<<<<

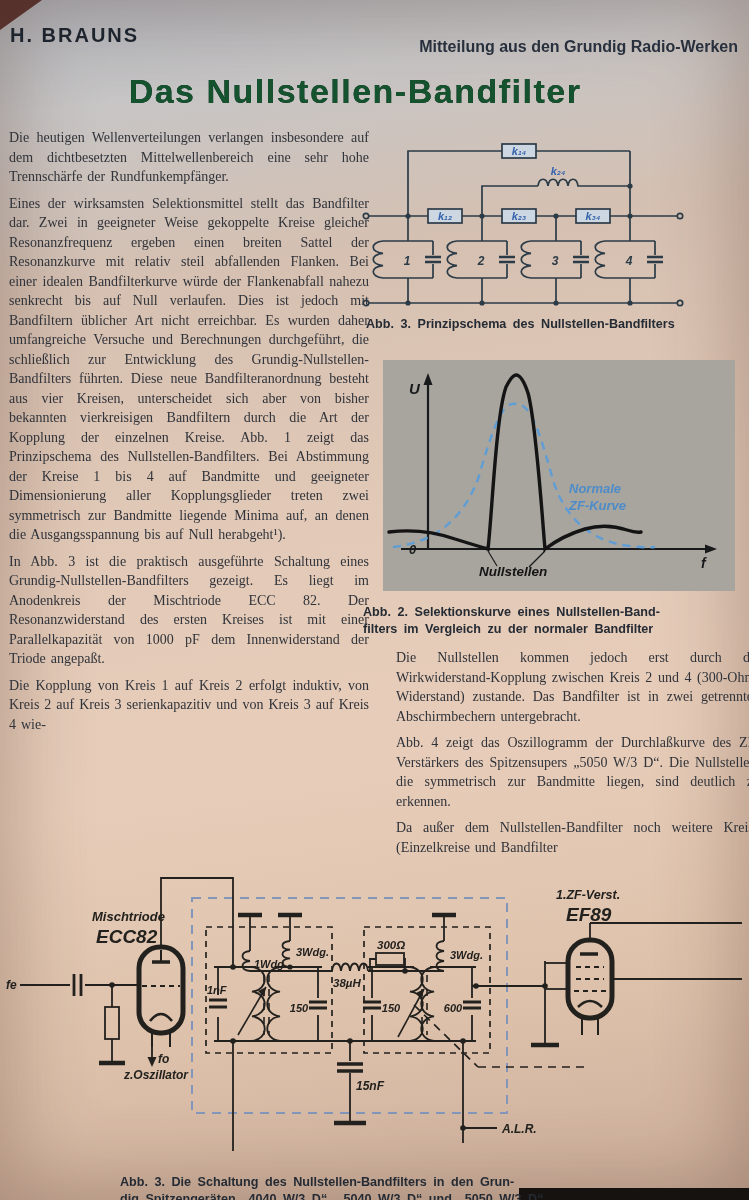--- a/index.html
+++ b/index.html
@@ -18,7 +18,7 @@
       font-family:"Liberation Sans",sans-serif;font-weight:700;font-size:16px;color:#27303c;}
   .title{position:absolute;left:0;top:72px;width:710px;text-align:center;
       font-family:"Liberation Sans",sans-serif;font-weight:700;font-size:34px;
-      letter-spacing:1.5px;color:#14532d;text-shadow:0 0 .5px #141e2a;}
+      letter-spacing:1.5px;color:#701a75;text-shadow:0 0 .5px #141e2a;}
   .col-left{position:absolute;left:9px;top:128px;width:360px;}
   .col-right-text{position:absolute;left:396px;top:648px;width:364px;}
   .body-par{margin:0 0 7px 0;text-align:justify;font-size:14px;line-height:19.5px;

>>>>

Task directions » Would you please output each record exactly, leaving the images out?

Reply »
--- a/index.html
+++ b/index.html
@@ -18,7 +18,7 @@
       font-family:"Liberation Sans",sans-serif;font-weight:700;font-size:16px;color:#27303c;}
   .title{position:absolute;left:0;top:72px;width:710px;text-align:center;
       font-family:"Liberation Sans",sans-serif;font-weight:700;font-size:34px;
-      letter-spacing:1.5px;color:#14532d;text-shadow:0 0 .5px #141e2a;}
+      letter-spacing:1.5px;color:#701a75;text-shadow:0 0 .5px #141e2a;}
   .col-left{position:absolute;left:9px;top:128px;width:360px;}
   .col-right-text{position:absolute;left:396px;top:648px;width:364px;}
   .body-par{margin:0 0 7px 0;text-align:justify;font-size:14px;line-height:19.5px;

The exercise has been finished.